On September 26, 2018, the U.S. District Court issued an order Denying a motion to dismiss a civil enforcement action alleging a fraudulent “virtual currency scheme.” Plaintiff, the Commodity Futures Trading Commission (CFTC), sued under commodity laws and enforcement regulations asserting that cryptocurrency (and trading in the futures of cryptocurrency like Bitcoin) is a commodity, and thus subject to laws and regs that govern the sale and manipulation of commodities. In their amended complaint, Plaintiffs claim Defendant “My Big Coin Pay, Inc.” violated the Commodity Exchange Act (CEA), and the CFTC regulation banning fraud or manipulation when selling a commodity. As a result, the question of “Is Cryptocurrency a Commodity?” is before the Federal Court. As the Court succinctly stated the issue at this early stage of the case:
- Therefore, to state a viable claim, plaintiff must adequately plead that My Big Coin is a commodity.
The Court’s Reasoning.
The U.S. District Court found that Plaintiff had satisfied this burden by asserting “My Big Coin is a virtual currency and it is undisputed that there is futures trading in virtual currencies (specifically involving Bitcoin). The Court’s decision reached this conclusion by (1) examining the specific language and legislative intent within the definition of Commodity (a defined term under the CEA); and (2) analyzing “scant” caselaw on the issue.
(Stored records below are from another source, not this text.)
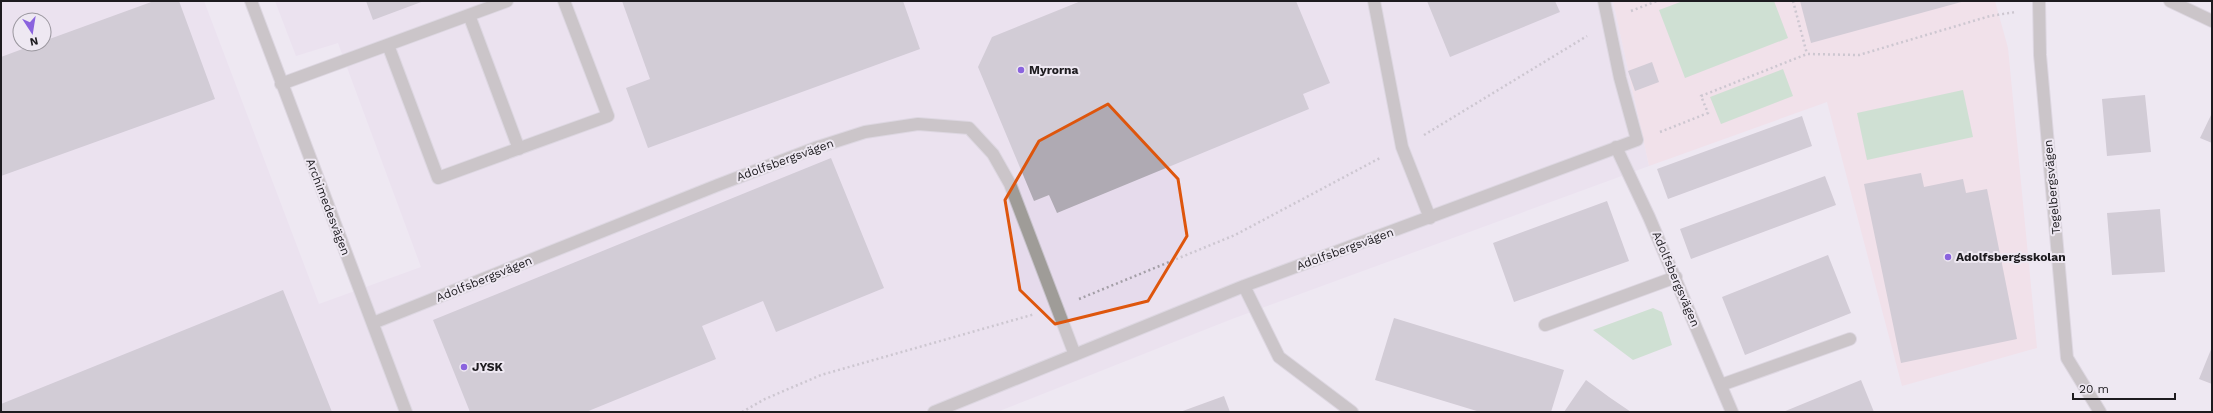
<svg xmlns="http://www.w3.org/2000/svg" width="2213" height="413" viewBox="0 0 2213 413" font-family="'Work Sans',sans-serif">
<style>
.built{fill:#e6dbec;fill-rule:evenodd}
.education{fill:#f3d9e0}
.green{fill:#a9d7ad}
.building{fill:#afaab3}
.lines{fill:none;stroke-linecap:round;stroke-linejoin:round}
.minor-casing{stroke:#c8c3cc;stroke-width:14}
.path{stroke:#a49fa7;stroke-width:2.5;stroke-dasharray:2 3;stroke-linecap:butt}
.minor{stroke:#9f9c98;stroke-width:12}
.marked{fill:none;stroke:#de560d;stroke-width:3;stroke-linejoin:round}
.poi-dot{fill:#8a63de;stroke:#eee8f2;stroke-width:1.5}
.labels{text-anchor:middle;stroke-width:4;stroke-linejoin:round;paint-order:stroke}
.poi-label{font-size:12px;font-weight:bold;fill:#1d1b1f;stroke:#eee8f2;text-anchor:start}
.street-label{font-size:12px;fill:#1d1b1f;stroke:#eee8f2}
</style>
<rect width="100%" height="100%" fill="#eee8f2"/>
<!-- built -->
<path class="built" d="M1 1H204L319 304 421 267 338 43 296 56 275 1H1613L1649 166 1232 319 997 412H1ZM20 20H44V44H20Z"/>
<!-- education -->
<path class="education" d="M1613 1H1995L2008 48 2037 348 1902 386 1827 102 1649 166Z"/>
<!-- green -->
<path class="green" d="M1683 1H1774L1788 38 1685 78 1659 10Z
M1783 69 1793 96 1721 124 1710 97Z
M1963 90 1973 137 1867 160 1857 113Z
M1653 308 1662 312 1672 345 1633 360 1593 330Z"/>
<!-- building -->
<path class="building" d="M154 1H179L215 99 1 176V57L36 44H44V41Z
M366 1H424L373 20Z
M622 1H903L920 49 648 148 626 88 650 79Z
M1081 1H1296L1330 83 1303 94 1309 109 1057 213 1049 195 1034 201 978 67 992 37Z
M1427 1H1555L1560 12 1450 57Z
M1800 1H1965L1811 43Z
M1652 62 1659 82 1635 91 1628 71Z
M2145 95 2151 152 2107 156 2102 99Z
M2212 113V143L2200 138Z
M1802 116 1812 146 1668 199 1657 169Z
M831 158 884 288 776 332 763 301 702 326 716 359 586 412H470L433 320Z
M1921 173 1924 187 1963 179 1966 193 1987 189 2017 339 1901 363 1864 184Z
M1825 176 1836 205 1691 259 1680 229Z
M1607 201 1629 261 1514 302 1493 243Z
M2160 209 2165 272 2112 275 2107 213Z
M1828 255 1851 313 1745 355 1722 297Z
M283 290 332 412H1V404Z
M1394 318 1564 370 1551 412H1480L1375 380Z
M2212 347V384L2199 379Z
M1586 380 1609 397 1631 412H1564Z
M1861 380 1874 412H1783Z
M1224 396 1230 412H1180Z"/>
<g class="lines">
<!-- minor casing -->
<g class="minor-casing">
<path id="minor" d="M251 1 406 412
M1374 1 1402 147 1430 218
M2039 1 2040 55 2067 358 2100 412
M2170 1 2212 21
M469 15 519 149
M388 45 438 178 608 116 564 1
M281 84 507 1
M1616 147 1649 217 1732 412
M1244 286 1279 357 1352 412
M373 323 718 185 815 148 865 132 918 124 969 128 993 154 1010 184 1075 355
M1545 325 1676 277
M1721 385 1850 339
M934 412 1244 286 1637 140 1620 78 1604 1"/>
</g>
<!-- path -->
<path class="path" d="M1793 1 1807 54
M1631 11 1657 1
M1660 132 1708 113 1701 96 1807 54 1859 55 1990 16 2016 12
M1424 135 1587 36
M1079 299 1235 235 1380 158
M742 412 765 399 821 375 1035 314"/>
<!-- minor -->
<use href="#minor" class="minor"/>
</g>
<!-- marked area -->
<path d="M0 0H2213V413H0ZM1108 104 1178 179 1187 236 1148 301 1055 324 1020 290 1005 200 1039 141Z" fill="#eee8f2" fill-opacity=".55" fill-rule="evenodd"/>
<path class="marked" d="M1108 104 1178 179 1187 236 1148 301 1055 324 1020 290 1005 200 1039 141Z"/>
<!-- markers -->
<g class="poi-dot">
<circle cx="1021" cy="70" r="4"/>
<circle cx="1948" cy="257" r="4"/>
<circle cx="464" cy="367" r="4"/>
</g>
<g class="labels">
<!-- poi labels -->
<g class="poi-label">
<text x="1029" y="74">Myrorna</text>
<text x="1956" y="261">Adolfsbergsskolan</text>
<text x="472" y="371">JYSK</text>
</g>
<!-- street labels -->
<g class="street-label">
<text transform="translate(785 160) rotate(-20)" y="4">Adolfsbergsvägen</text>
<text transform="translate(2052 187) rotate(-95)" y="4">Tegelbergsvägen</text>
<text transform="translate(328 207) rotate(69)" y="4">Archimedesvägen</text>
<text transform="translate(1345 249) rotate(-20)" y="4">Adolfsbergsvägen</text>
<text transform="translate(484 279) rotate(-22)" y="4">Adolfsbergsvägen</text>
<text transform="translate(1676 279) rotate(67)" y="4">Adolfsbergsvägen</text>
</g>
</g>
<!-- border -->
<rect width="2213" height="413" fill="none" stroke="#1d1b1f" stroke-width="4"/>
<!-- north arrow -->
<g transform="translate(32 32) rotate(168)"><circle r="19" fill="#eee8f2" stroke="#9a969e"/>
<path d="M0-3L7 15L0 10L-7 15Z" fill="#8a63de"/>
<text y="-6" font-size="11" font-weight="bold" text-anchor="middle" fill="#1d1b1f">N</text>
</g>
<!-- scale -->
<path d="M2073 393v6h102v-6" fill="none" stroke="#1d1b1f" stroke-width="2"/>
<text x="2079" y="393" font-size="12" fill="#1d1b1f" stroke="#eee8f2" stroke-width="3" paint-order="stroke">20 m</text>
</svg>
Commodity, as defined under the CEA, includes broad categories. For example, as the Court points out, the term “livestock” is simply used generally and categorically because particular species (of animals) are not enumerated. As for the little case law on the matter, the Court relied upon a case involving natural gas “where courts have repeatedly rejected arguments that a particular type of natural gas was not a commodity because that specific type [of natural gas] was not the subject of a futures contract.” Thus, the Court need not determine if this particular cryptocurrency is a commodity; it need only decide whether virtual currency (or cryptocurrency) involves futures trading and thus the entire category could be considered a commodity.
The Defense’s Argument.
The defendants’ argued two bases in their motion to dismiss: (1) the cryptocurrency here (My Big Coin) is not a commodity as defined or within the meaning of the commodity acts; and (2) the Acts themselves do not apply since this is a case involving general fraud allegations and not market manipulation. As opposed to general fraud, market manipulation involves a deliberate attempt to interfere with the free and fair operation of a market. However, the Defendants in this case enticed customers to buy their crypto with promises that the coin was “backed by gold” and could be used anywhere Mastercard was accepted – two attractive qualities for crypto buyers or investors. However, once the Court determined that this coin was a commodity, the Court easily found that general fraud was covered by the commodity statutes. For example, the statutes specifically prohibit fraud even in the absence of market manipulation, thus general fraud as a standalone allegation was enough to state a claim under the statutes.
This decision is only the beginning of this enforcement action, but the decision itself may have broad implications for future cryptocurrency litigation. It seems that every day there is a new coin, option, or opportunity to invest in crypto. This decision should certainly caution those who are creating new crypto in both the formation of the crypto (subject to commodity laws), and also the representations made to investors/buyers when selling or trading the new “commodity.”